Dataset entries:
_ _ _ _ _ _ _
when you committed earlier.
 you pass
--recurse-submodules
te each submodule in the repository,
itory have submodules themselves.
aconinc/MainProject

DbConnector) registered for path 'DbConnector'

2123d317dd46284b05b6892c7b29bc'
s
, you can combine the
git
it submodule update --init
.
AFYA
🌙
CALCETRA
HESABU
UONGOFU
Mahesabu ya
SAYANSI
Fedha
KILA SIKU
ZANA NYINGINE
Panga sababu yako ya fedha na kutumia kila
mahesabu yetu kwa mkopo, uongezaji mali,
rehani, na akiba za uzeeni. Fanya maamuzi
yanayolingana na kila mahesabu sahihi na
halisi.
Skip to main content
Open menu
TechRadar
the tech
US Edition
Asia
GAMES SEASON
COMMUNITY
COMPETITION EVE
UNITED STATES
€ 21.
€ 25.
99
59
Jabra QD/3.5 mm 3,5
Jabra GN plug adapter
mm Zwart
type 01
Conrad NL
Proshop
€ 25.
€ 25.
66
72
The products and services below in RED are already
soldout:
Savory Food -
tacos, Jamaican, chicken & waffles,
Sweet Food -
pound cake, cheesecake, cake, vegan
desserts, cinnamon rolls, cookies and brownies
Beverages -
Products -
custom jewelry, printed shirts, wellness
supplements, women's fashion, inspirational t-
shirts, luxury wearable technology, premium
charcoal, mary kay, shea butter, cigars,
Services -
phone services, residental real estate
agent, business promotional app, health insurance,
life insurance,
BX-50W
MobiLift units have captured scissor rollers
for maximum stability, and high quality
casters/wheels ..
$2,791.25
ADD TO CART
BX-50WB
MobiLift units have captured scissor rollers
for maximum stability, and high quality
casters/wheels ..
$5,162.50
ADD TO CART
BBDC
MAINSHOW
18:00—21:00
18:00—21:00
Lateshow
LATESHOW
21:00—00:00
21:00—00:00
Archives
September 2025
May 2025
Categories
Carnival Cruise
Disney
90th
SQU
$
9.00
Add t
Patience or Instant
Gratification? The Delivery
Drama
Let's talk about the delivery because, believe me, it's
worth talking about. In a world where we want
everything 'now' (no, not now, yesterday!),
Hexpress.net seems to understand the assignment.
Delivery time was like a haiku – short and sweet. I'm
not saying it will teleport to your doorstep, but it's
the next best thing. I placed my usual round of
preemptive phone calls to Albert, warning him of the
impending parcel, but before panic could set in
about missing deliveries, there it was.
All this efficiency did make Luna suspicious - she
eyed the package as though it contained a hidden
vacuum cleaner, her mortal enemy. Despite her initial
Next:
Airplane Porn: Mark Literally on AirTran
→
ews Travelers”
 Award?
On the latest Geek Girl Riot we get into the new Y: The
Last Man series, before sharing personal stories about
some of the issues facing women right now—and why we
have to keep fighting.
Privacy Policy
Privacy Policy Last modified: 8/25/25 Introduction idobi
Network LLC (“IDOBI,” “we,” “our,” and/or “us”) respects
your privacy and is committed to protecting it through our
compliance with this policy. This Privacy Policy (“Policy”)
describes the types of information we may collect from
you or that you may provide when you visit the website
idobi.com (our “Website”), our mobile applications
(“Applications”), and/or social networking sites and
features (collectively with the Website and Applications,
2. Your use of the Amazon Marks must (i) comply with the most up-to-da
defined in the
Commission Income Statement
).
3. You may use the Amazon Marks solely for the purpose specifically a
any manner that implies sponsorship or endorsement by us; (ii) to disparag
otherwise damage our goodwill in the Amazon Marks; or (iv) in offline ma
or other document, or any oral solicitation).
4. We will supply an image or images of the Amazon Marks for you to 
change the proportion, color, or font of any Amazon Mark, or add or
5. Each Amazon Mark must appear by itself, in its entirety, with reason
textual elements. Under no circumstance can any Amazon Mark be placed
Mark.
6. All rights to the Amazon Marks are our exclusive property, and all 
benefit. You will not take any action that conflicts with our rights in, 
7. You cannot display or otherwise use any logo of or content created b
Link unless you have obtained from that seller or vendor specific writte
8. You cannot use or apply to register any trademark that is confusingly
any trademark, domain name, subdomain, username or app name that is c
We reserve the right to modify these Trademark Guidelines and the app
_ _ _ _ _ _ _
Task item:
If a line above holds the string "women", copy it out.

Answer to this task:
supplements, women's fashion, inspirational t-
some of the issues facing women right now—and why we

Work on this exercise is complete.